> Work task: Reply with nothing but how many lines in the entries below include "step".

☆ ☆ ☆ ☆ ☆

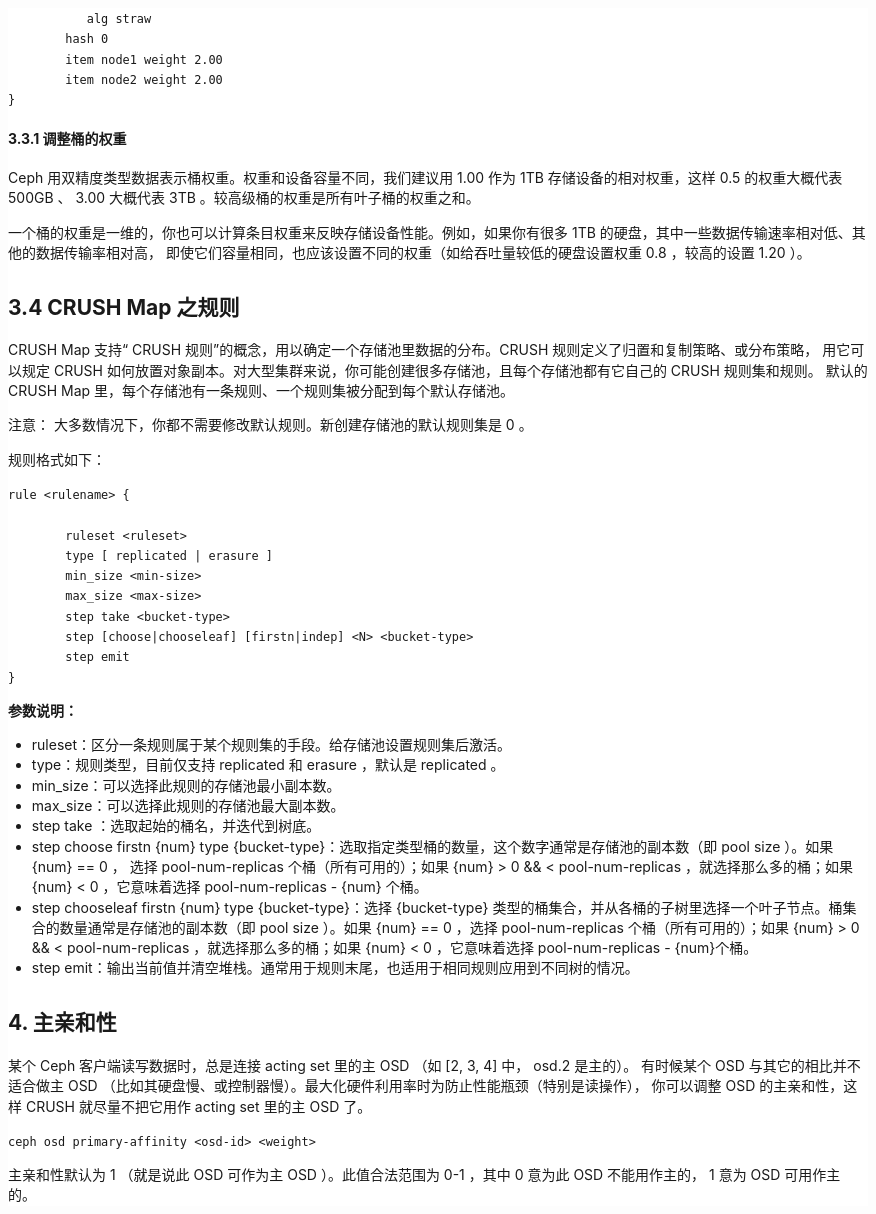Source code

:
 ```
           alg straw
        hash 0
        item node1 weight 2.00
        item node2 weight 2.00
}
```

#### 3.3.1 调整桶的权重
Ceph 用双精度类型数据表示桶权重。权重和设备容量不同，我们建议用 1.00 作为 1TB 存储设备的相对权重，这样 0.5 的权重大概代表 500GB 、
3.00 大概代表 3TB 。较高级桶的权重是所有叶子桶的权重之和。

一个桶的权重是一维的，你也可以计算条目权重来反映存储设备性能。例如，如果你有很多 1TB 的硬盘，其中一些数据传输速率相对低、其他的数据传输率相对高，
即使它们容量相同，也应该设置不同的权重（如给吞吐量较低的硬盘设置权重 0.8 ，较高的设置 1.20 ）。

## 3.4 CRUSH Map 之规则
CRUSH Map 支持“ CRUSH 规则”的概念，用以确定一个存储池里数据的分布。CRUSH 规则定义了归置和复制策略、或分布策略，
用它可以规定 CRUSH 如何放置对象副本。对大型集群来说，你可能创建很多存储池，且每个存储池都有它自己的 CRUSH 规则集和规则。
默认的 CRUSH Map 里，每个存储池有一条规则、一个规则集被分配到每个默认存储池。

注意： 大多数情况下，你都不需要修改默认规则。新创建存储池的默认规则集是 0 。

规则格式如下：
```
rule <rulename> {
 
        ruleset <ruleset>
        type [ replicated | erasure ]
        min_size <min-size>
        max_size <max-size>
        step take <bucket-type>
        step [choose|chooseleaf] [firstn|indep] <N> <bucket-type>
        step emit
}
```

**参数说明：**
- ruleset：区分一条规则属于某个规则集的手段。给存储池设置规则集后激活。
- type：规则类型，目前仅支持 replicated 和 erasure ，默认是 replicated 。
- min_size：可以选择此规则的存储池最小副本数。
- max_size：可以选择此规则的存储池最大副本数。
- step take <bucket-name>：选取起始的桶名，并迭代到树底。
- step choose firstn {num} type {bucket-type}：选取指定类型桶的数量，这个数字通常是存储池的副本数（即 pool size ）。如果 {num} == 0 ， 选择 pool-num-replicas 个桶（所有可用的）；如果 {num} > 0 && < pool-num-replicas ，就选择那么多的桶；如果 {num} < 0 ，它意味着选择 pool-num-replicas - {num} 个桶。
- step chooseleaf firstn {num} type {bucket-type}：选择 {bucket-type} 类型的桶集合，并从各桶的子树里选择一个叶子节点。桶集合的数量通常是存储池的副本数（即 pool size ）。如果 {num} == 0 ，选择 pool-num-replicas 个桶（所有可用的）；如果 {num} > 0 && < pool-num-replicas ，就选择那么多的桶；如果 {num} < 0 ，它意味着选择 pool-num-replicas - {num}个桶。
- step emit：输出当前值并清空堆栈。通常用于规则末尾，也适用于相同规则应用到不同树的情况。

## 4. 主亲和性
某个 Ceph 客户端读写数据时，总是连接 acting set 里的主 OSD （如 [2, 3, 4] 中， osd.2 是主的）。
有时候某个 OSD 与其它的相比并不适合做主 OSD （比如其硬盘慢、或控制器慢）。最大化硬件利用率时为防止性能瓶颈（特别是读操作），
你可以调整 OSD 的主亲和性，这样 CRUSH 就尽量不把它用作 acting set 里的主 OSD 了。
```
ceph osd primary-affinity <osd-id> <weight>
```
主亲和性默认为 1 （就是说此 OSD 可作为主 OSD ）。此值合法范围为 0-1 ，其中 0 意为此 OSD 不能用作主的， 1 意为 OSD 可用作主的。
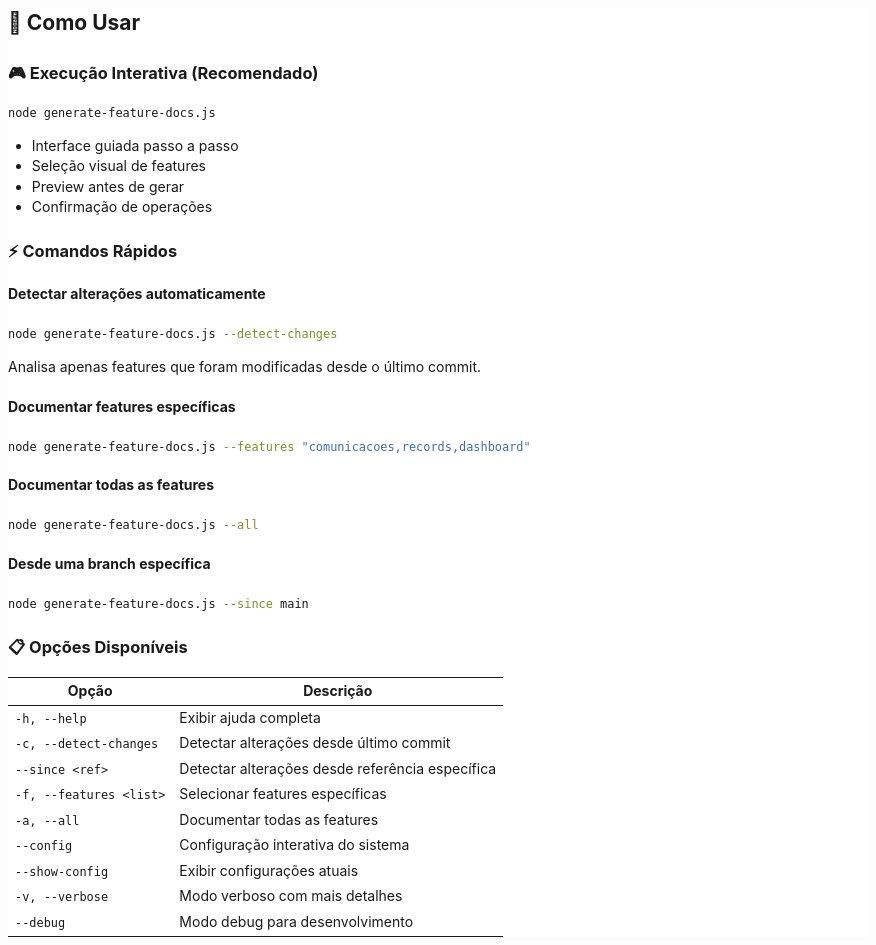 ## 📖 Como Usar

### 🎮 Execução Interativa (Recomendado)
```bash
node generate-feature-docs.js
```
- Interface guiada passo a passo
- Seleção visual de features
- Preview antes de gerar
- Confirmação de operações

### ⚡ Comandos Rápidos

#### Detectar alterações automaticamente
```bash
node generate-feature-docs.js --detect-changes
```
Analisa apenas features que foram modificadas desde o último commit.

#### Documentar features específicas
```bash
node generate-feature-docs.js --features "comunicacoes,records,dashboard"
```

#### Documentar todas as features
```bash
node generate-feature-docs.js --all
```

#### Desde uma branch específica
```bash
node generate-feature-docs.js --since main
```

### 📋 Opções Disponíveis

| Opção | Descrição |
|-------|-----------|
| `-h, --help` | Exibir ajuda completa |
| `-c, --detect-changes` | Detectar alterações desde último commit |
| `--since <ref>` | Detectar alterações desde referência específica |
| `-f, --features <list>` | Selecionar features específicas |
| `-a, --all` | Documentar todas as features |
| `--config` | Configuração interativa do sistema |
| `--show-config` | Exibir configurações atuais |
| `-v, --verbose` | Modo verboso com mais detalhes |
| `--debug` | Modo debug para desenvolvimento |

☆ ☆ ☆ ☆ ☆

> Exercise answer: 7